One lab official said investigators were still trying to determine the extent of the security breach and exactly how many warheads were involved in the data transfers.
The legacy codes and the warhead data that goes with them could be particularly valuable for a country, like China, that has signed onto the nuclear test ban treaty and relies solely on computer simulations to upgrade and maintain its nuclear arsenal. The legacy codes are now used to maintain the American nuclear arsenal through computer simulation.
Most of Lee's transfers occurred in 1994 and 1995, just before China signed the test ban treaty in 1996, according to American officials.
But officials say Lee may have started transferring files out of the classified computer network as early as 1983. So far, officials have not found evidence of transfers after 1995.
Lee, 59, began working at Los Alamos in 1978. His wife worked as a secretary at the lab.
Lee also traveled to China on several occasions while working at Los Alamos. In June 1986 he delivered a paper on nuclear-weapons related science at a symposium in Beijing with the approval of Los Alamos officials. In June 1988 he delivered another paper at a conference in Beijing, again with the lab's approval.
In 1995 U.S. intelligence officials began to suspect that China had obtained design data from the W-88 warhead. In 1996 the FBI began a criminal investigation of the W-88 theft, and Lee emerged as the principal suspect.
Yet by 1997 the bureau's investigation was stalled. The Department of Justice declined an FBI request to seek court approval to gain surreptitious access to Lee's office computer, officials said. Once the the request was rejected, officials of the bureau and the Energy Department determined that they needed Lee's approval to examine his office computer.
In April 1997 Lee was transferred to a new job at Los Alamos, where he was responsible for updating legacy codes for five American warheads. Although Los Alamos officials knew he was already under investigation in the W-88 theft, they believed that his continued access to the legacy codes would not be damaging because they knew he had had access to them for years, lab and Energy Department officials said. But Los Alamos officials also assured the Energy Department that there were fire walls in place to prevent the leakage of classified information, they added.

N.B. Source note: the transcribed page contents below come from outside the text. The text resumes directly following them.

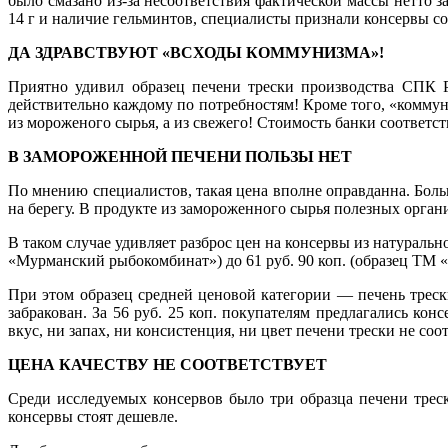
было смазано из-за несоответствия фактической массы нетто з
14 г и наличие гельминтов, специалисты признали консервы 
ДА ЗДРАВСТВУЮТ «ВСХОДЫ КОММУНИЗМА»!
Приятно удивил образец печени трески производства СПК 
действительно каждому по потребностям! Кроме того, «коммуни
из мороженого сырья, а из свежего! Стоимость банки соответству
В ЗАМОРОЖЕННОЙ ПЕЧЕНИ ПОЛЬЗЫ НЕТ
По мнению специалистов, такая цена вполне оправданна. Больш
на берегу. В продукте из замороженного сырья полезных орган
В таком случае удивляет разброс цен на консервы из натуральн
«Мурманский рыбокомбинат») до 61 руб. 90 коп. (образец ТМ
При этом образец средней ценовой категории — печень трес
забракован. За 56 руб. 25 коп. покупателям предлагались ко
вкус, ни запах, ни консистенция, ни цвет печени трески не с
ЦЕНА КАЧЕСТВУ НЕ СООТВЕТСТВУЕТ
Среди исследуемых консервов было три образца печени треск
консервы стоят дешевле.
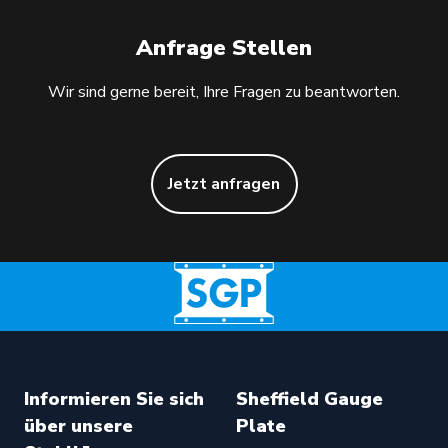
Anfrage Stellen
Wir sind gerne bereit, Ihre Fragen zu beantworten.
Jetzt anfragen
Informieren Sie sich
Sheffield Gauge
über unsere
Plate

It was not until last month, just a few days before he was fired, that the FBI finally asked for and received Lee's authorization to search his computer, officials said. Once the bureau saw the transferred files in the unclassified computer network, investigators realized their significance.
Within days, Richardson was briefed, and he then told the president and shut down the lab's computer systems for two weeks. But the FBI still encountered delays in winning Justice Department approval to seek a court-ordered search of Lee's home, officials said, and did not conduct the search until April 10.
The FBI has told Congress that it believes that the new information of computer transfers is the strongest evidence they have against Lee, officials said. The New York Times delayed publication of this article for one day at the request of the FBI, which said the latest disclosure could impede its inquiry.